= Fragment tekstu =
_ _ _ _ _
BMW M5 Competition i Mercedes-AMG E 63 S 4Matic+ prezentują własne podejście do radości z jazdy. To 4-miejscowe auta sportowe o mocy ponad 600 KM i z napędem na 4 koła.
W Monachium i Stuttgarcie kości zostały rzucone. Kolejne generacje BMW M5 Competition czy Mercedesa-AMG E 63 4Matic+ nie będą już takie jak do tej pory. W przyszłości sportowe limuzyny otrzymają zasilanie prądem. Coraz bardziej rygorystyczne limity emisji spalin wymuszą zastosowanie dodatkowego silnika elektrycznego i obciążenie osi ciężkimi akumulatorami. To jednak wciąż melodia przyszłości.
Dziś prezentujemy ostatnich przedstawicieli swojego gatunku. Rodzinne limuzyny z ponad 600-konnymi silnikami V8 biturbo, które mimo napędu na wszystkie koła wolą – zgodnie z najlepszą dynamiczną szkołą – aby moc trafiała głównie na tylną oś.
Obydwa opisywane samochody wyraźnie dojrzały w ostatnich latach. Gruntowne modernizacje wyeliminowały najmniejsze braki, więc to idealny moment, żeby wysłać tę szaloną dwójkę na granicę przyczepności.
Tor jest wolny dla BMW M5 Competition o mocy 625 KM i 750 Nm momentu oraz dysponującego aż 850 Nm, 612-konnego Mercedesa-AMG E 63 S 4Matic+.
Odcinek Grand Prix toru Nürburgring. Słońce. Piętnaście stopni Celsjusza na termometrze. Doskonałe warunki do polowania na najlepsze czasy przez BMW M5 Competition i Mercedesa-AMG E 63 S 4Matic+. Choć obydwa samochody bez problemu pomieszczą po cztery osoby i spokojnie zabiorą na poranną wycieczkę do piekarni lub nawet w daleką wakacyjną podróż, to stworzono je z myślą o torze wyścigowym. Wszystko podporządkowano w nich dynamice. Oba brutalne pojazdy są w szczytowej formie, to najszybsze wersje swoich serii, jakie dotychczas rozpędzaliśmy na torze Grand Prix.
_ _ _ _ _
Zebrane dane
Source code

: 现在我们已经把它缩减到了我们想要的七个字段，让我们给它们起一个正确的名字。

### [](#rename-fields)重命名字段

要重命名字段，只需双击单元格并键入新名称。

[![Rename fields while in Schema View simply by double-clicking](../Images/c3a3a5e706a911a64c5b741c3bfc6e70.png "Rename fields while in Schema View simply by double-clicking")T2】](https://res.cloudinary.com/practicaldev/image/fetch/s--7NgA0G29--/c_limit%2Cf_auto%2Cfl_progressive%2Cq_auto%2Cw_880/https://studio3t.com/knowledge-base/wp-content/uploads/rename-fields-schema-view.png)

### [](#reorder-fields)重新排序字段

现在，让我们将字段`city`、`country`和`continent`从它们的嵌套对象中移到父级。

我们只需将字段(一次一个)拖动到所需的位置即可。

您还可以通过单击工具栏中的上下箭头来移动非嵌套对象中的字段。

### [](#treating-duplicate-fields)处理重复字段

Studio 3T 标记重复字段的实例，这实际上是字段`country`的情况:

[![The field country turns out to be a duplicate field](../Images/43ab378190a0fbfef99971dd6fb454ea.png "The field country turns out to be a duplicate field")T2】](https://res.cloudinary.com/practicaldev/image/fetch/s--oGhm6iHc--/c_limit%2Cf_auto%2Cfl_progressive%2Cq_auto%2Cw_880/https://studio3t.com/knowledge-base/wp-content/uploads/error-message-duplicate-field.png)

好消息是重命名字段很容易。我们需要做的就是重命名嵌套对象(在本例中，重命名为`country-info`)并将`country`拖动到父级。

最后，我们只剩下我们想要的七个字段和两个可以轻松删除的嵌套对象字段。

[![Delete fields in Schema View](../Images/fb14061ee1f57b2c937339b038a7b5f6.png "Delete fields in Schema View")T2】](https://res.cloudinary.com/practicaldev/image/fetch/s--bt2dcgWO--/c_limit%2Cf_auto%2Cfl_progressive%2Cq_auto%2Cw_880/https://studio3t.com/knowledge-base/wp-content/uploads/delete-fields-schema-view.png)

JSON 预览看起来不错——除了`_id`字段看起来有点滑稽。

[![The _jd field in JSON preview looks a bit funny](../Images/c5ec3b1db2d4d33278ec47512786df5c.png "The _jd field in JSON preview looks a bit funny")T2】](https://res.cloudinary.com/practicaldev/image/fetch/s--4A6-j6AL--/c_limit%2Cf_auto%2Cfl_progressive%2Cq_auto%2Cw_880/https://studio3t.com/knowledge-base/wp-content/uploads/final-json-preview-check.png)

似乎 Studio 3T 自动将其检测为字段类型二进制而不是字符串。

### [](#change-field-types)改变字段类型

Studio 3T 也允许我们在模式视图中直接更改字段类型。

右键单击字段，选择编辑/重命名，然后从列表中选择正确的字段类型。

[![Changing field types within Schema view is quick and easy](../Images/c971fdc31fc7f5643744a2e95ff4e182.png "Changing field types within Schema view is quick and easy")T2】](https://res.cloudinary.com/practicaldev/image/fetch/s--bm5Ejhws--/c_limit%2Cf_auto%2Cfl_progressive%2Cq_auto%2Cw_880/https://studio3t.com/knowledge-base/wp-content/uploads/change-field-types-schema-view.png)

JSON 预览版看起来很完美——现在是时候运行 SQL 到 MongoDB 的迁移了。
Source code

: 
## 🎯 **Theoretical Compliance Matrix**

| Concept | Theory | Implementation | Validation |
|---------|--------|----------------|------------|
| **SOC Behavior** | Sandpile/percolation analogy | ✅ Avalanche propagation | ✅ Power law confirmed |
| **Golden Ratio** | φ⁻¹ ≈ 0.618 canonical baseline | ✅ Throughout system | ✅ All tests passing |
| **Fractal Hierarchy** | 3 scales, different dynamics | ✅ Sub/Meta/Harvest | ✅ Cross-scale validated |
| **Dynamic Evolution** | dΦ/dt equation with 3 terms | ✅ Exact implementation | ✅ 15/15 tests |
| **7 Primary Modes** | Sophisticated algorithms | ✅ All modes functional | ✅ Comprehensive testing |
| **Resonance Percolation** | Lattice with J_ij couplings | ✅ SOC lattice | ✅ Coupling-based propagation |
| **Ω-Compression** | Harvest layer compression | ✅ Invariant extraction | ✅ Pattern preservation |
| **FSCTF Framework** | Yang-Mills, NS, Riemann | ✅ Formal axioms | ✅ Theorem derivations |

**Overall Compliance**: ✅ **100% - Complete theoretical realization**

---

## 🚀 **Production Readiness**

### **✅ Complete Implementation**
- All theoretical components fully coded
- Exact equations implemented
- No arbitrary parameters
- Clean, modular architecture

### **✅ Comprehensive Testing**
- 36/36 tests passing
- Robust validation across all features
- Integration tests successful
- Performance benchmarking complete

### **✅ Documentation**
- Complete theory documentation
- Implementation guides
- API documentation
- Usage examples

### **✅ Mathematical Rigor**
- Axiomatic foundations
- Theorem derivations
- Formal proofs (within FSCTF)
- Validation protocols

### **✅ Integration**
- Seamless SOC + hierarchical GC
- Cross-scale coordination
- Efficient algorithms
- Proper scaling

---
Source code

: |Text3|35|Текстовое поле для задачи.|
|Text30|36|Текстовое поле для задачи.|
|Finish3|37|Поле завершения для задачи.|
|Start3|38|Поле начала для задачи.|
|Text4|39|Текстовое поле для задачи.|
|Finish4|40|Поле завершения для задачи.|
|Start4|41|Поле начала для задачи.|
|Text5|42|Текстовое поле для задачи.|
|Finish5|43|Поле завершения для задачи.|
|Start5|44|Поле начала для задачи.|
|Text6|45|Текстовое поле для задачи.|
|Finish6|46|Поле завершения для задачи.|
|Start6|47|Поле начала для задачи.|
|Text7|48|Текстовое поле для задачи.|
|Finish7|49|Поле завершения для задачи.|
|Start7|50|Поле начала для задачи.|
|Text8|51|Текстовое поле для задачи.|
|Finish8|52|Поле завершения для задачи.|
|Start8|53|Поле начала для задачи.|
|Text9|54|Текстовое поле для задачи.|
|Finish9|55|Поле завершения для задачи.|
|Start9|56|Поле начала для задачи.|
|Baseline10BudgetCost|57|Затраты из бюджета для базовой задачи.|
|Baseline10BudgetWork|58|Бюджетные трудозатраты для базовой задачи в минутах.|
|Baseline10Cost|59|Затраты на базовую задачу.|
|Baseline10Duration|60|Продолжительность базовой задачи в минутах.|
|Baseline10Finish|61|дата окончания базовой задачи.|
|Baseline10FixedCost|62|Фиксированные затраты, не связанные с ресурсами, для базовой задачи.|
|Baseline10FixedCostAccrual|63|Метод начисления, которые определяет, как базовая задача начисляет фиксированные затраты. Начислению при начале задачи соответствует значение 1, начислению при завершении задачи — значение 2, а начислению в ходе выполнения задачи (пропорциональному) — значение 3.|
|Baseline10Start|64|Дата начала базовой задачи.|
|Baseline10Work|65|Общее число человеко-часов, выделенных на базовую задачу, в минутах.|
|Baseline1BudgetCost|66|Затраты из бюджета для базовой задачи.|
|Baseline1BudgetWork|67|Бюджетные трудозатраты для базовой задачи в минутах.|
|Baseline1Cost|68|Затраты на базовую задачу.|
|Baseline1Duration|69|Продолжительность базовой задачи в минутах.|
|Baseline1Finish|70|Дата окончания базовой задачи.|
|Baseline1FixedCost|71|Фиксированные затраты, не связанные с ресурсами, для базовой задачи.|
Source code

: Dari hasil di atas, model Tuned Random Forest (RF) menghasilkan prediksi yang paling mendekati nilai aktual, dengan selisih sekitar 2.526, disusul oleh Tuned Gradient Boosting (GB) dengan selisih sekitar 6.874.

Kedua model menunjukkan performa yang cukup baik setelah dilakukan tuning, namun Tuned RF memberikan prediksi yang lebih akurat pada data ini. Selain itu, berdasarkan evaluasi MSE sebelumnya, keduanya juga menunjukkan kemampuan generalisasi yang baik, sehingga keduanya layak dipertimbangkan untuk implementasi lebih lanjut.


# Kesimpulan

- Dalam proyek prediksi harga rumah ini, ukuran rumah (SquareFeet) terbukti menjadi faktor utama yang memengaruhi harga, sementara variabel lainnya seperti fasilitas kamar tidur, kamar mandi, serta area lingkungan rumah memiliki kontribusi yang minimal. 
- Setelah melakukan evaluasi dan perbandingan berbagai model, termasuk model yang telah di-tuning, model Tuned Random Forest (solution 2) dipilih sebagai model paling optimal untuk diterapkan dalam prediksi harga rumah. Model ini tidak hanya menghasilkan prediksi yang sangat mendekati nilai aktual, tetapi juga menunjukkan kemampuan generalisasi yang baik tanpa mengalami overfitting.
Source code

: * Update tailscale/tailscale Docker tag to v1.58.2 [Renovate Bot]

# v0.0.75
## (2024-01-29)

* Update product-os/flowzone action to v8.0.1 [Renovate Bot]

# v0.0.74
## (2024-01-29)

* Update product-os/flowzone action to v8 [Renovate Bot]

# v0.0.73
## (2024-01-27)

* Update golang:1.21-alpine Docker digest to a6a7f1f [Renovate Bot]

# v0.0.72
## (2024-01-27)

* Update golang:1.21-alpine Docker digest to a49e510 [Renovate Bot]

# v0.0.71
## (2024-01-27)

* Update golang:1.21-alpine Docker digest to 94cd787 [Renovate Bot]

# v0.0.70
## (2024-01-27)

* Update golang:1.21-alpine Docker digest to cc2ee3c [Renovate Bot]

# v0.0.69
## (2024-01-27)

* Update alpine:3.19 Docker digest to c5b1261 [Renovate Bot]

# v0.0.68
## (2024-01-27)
_ _ _ _ _
= Zestaw zadań =
**A)** Jaką moc ma BMW M5 Competition według tekstu o BMW M5 i Mercedesie-AMG E 63?
**B)** Streść krócej akapit zaczynający się od słów „W Monachium i Stuttgarcie” z tekstu o BMW M5 i Mercedesie-AMG E 63, zachowując jego główne fakty.
**C)** Powtórz dosłownie fragment tekstu o BMW M5 i Mercedesie-AMG E 63 między słowami „Obydwa opisywane samochody” a „na granicę przyczepności.”, włącznie z nimi.
Rekordy nie są potrzebne do wykonania zadań.

= Odpowiedzi do zadań =
**A)** 625 KM.

**B)** Kolejne generacje BMW M5 Competition i Mercedesa-AMG E 63 4Matic+ będą inne niż dotychczas, bo sportowe limuzyny dostaną zasilanie prądem. Coraz ostrzejsze limity emisji spalin wymuszą dodatkowy silnik elektryczny i ciężkie akumulatory, ale to jeszcze przyszłość.

**C)**
Obydwa opisywane samochody wyraźnie dojrzały w ostatnich latach. Gruntowne modernizacje wyeliminowały najmniejsze braki, więc to idealny moment, żeby wysłać tę szaloną dwójkę na granicę przyczepności.